=== Section Start ===

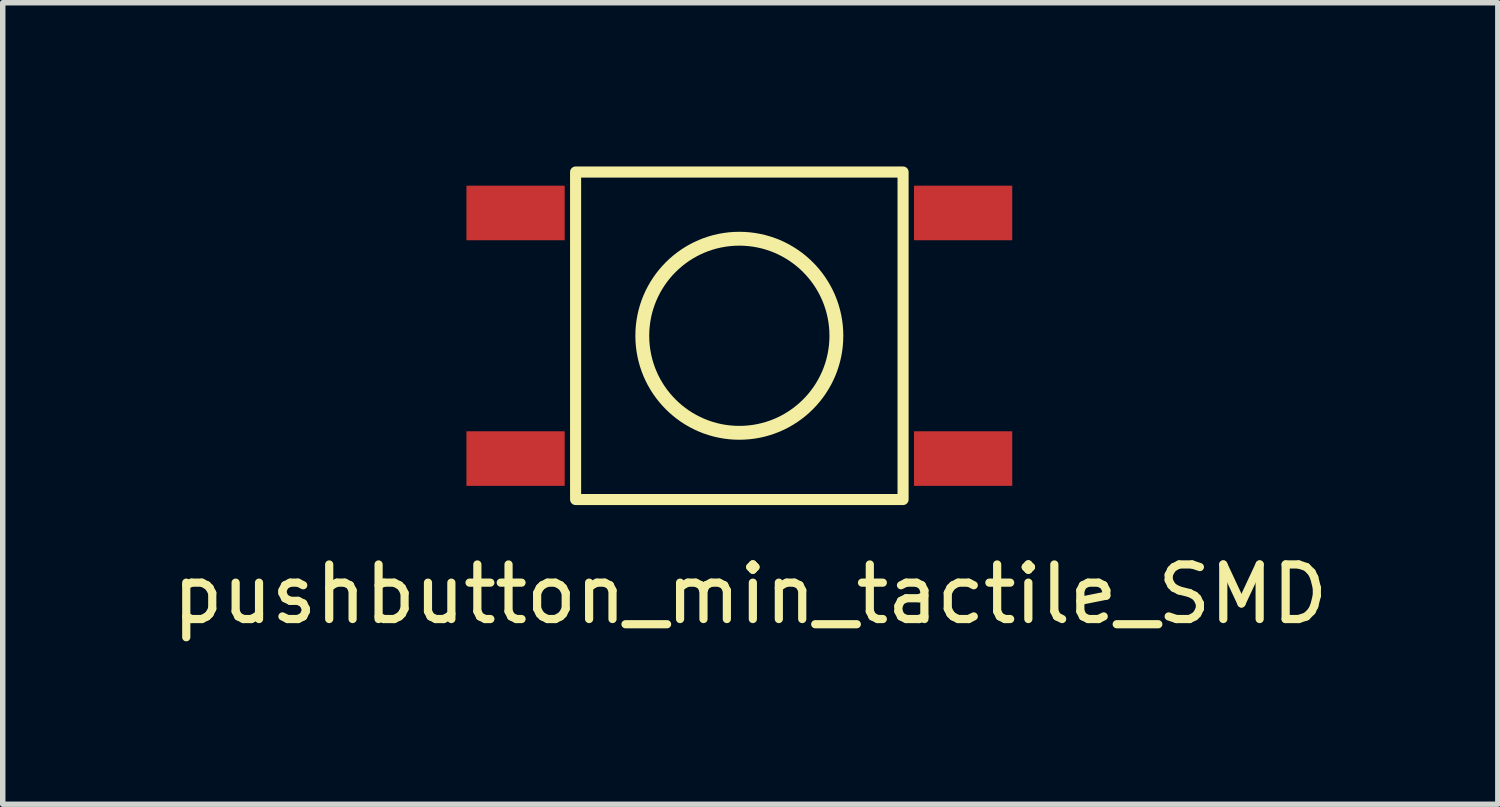
<source format=kicad_pcb>
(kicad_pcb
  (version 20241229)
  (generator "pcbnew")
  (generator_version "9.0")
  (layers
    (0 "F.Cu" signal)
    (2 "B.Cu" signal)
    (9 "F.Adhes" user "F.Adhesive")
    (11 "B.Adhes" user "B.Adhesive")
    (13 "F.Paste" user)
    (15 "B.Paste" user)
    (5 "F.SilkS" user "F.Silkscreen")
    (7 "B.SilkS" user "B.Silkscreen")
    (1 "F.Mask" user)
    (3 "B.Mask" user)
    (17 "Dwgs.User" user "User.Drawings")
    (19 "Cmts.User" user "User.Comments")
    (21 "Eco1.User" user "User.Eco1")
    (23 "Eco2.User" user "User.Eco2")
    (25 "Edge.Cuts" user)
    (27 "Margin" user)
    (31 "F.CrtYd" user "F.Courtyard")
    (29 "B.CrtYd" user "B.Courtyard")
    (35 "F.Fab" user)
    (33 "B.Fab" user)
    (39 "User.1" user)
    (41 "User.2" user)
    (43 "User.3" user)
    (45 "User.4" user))
  (footprint "pushbutton_min_tactile_SMD"
    (layer "F.Cu")
    (at 6.396 0.852)
    (property "Reference" "pushbutton_min_tactile_SMD" (at 4.3 6.985 0) (layer "F.SilkS") (effects (font (size 1 1) (thickness 0.15))))
    (attr through_hole)
    (fp_rect (start 1.1 -0.75) (end 7.1 5.25) (stroke (width 0.203) (type solid)) (fill no) (layer "F.SilkS"))
    (fp_circle (center 4.1 2.25) (end 5.878 2.25) (stroke (width 0.254) (type solid)) (fill no) (layer "F.SilkS"))
    (pad "1" smd rect (at 0 0) (size 1.8 1) (layers "F.Cu" "F.Mask"))
    (pad "2" smd rect (at 8.2 0) (size 1.8 1) (layers "F.Cu" "F.Mask"))
    (pad "3" smd rect (at 8.2 4.5) (size 1.8 1) (layers "F.Cu" "F.Mask"))
    (pad "4" smd rect (at 0 4.5) (size 1.8 1) (layers "F.Cu" "F.Mask")))
  (gr_rect
    (start -3 -3)
    (end 24.393 11.685)
    (stroke (width 0.1) (type default))
    (fill no)
    (layer "Edge.Cuts")))
</source>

=== Section End ===

#### Exercise instructions
Take every line above carrying "Courtyard" and return it.

#### Solution
    (31 "F.CrtYd" user "F.Courtyard")
    (29 "B.CrtYd" user "B.Courtyard")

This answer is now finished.